Bajo la cama tomó dos toallas grandes y una amplia cartera que contenía un vestido largo de flores que había guardado en la visita que hizo desde la habitación contigua una semana atrás. Dentro de la cartera metió el mini bag y la envolvió en una toalla. Dobló el pantalón y el suéter en su mínima posibilidad y los puso entre la otra. Todo quedó ordenado sobre la mesa. Encendió el televisor y se metió entre las sábanas. Ahora le tocaba esperar la revisión de las camareras en la mañana. Puso la alarma a las 7:30.

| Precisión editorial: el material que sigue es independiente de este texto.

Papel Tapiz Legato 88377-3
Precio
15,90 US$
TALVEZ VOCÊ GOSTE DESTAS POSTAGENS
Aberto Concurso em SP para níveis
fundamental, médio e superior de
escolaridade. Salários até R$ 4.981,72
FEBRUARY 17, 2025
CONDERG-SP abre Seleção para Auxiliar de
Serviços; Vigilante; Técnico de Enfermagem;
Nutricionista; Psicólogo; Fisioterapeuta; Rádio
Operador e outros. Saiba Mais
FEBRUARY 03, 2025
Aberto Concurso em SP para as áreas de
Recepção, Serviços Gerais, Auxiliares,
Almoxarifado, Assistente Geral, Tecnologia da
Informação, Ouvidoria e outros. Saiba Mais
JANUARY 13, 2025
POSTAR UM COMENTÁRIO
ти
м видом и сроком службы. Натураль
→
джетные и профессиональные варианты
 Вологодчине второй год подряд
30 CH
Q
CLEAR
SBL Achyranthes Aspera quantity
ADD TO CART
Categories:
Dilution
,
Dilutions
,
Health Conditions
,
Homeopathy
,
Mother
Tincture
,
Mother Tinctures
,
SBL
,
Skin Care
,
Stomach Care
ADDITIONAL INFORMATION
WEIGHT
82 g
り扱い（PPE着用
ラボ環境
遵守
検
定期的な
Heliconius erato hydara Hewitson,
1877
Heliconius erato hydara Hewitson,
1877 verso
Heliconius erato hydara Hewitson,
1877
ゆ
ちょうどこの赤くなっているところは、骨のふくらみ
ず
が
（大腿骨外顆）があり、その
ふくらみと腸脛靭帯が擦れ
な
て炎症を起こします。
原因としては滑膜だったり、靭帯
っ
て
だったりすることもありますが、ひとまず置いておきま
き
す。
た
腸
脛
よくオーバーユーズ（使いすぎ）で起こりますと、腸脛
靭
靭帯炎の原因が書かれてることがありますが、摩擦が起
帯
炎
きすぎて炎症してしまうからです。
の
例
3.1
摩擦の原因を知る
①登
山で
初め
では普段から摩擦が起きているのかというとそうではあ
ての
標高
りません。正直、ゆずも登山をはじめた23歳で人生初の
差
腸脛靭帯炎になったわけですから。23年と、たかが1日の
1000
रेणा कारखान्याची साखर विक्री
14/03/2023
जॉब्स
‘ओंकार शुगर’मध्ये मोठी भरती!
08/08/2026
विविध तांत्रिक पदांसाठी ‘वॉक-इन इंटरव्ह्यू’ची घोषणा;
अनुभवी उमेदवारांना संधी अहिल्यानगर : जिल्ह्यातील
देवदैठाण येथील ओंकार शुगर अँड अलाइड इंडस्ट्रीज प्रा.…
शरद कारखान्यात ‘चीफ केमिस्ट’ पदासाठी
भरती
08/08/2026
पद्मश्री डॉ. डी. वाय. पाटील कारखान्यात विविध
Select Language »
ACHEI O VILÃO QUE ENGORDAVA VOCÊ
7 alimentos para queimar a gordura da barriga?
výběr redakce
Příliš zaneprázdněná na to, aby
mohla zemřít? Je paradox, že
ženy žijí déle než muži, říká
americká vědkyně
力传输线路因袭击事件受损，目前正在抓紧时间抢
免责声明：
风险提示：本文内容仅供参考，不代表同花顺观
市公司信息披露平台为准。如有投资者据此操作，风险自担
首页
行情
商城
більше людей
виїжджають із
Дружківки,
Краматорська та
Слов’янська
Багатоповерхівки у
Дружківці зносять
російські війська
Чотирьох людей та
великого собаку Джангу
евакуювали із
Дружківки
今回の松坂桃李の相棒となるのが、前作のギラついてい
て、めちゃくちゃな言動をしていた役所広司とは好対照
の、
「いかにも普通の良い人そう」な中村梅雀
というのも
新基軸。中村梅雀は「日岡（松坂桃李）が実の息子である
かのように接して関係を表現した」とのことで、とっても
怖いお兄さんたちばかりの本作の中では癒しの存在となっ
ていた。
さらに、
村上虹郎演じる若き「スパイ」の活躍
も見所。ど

Según el sonido de las puertas podía saber cuándo la mucama del piso salía y entraba de una habitación a otra. Solo debía esperar los próximos 10 minutos. Allí aprovecharía para salir. Sin apuro se ajustó el cabello frente al espejo. Sobre la alfombra quedaba sin vida su encargo: un pedido con una larga historia de venganza.

Escuchó el portazo primero, luego el sonido de las rueditas del carro de limpieza, después el clic accionando la apertura de la cerradura de la habitación de al lado. Miró rápido el desorden esperado en una habitación de hotel, tomó el paquete de toallas y abrió la puerta con naturalidad. Cerró tras de sí y salió ecuánime hacia el cuarto de aseo. Allí botó el pantalón y la capucha. Salió de nuevo al corredor rumbo a las escaleras. Bajó dos pisos, tomó el ascensor y pulsó el piso 10. Rauda se sacó el uniforme y se puso el vestido. Dobló la toalla, guardó el traje; se soltó el cabello, sacó un par de lentes y se aplicó un labial rojo. Al llegar al piso indicado marcó Lobby.

Salió del ascensor caminando lento mientras pretendía hablar por teléfono en francés. El Concierge de turno le dio los buenos días. Ella respondió con una amplia sonrisa. Ya estaban por empezar sus vacaciones soñadas.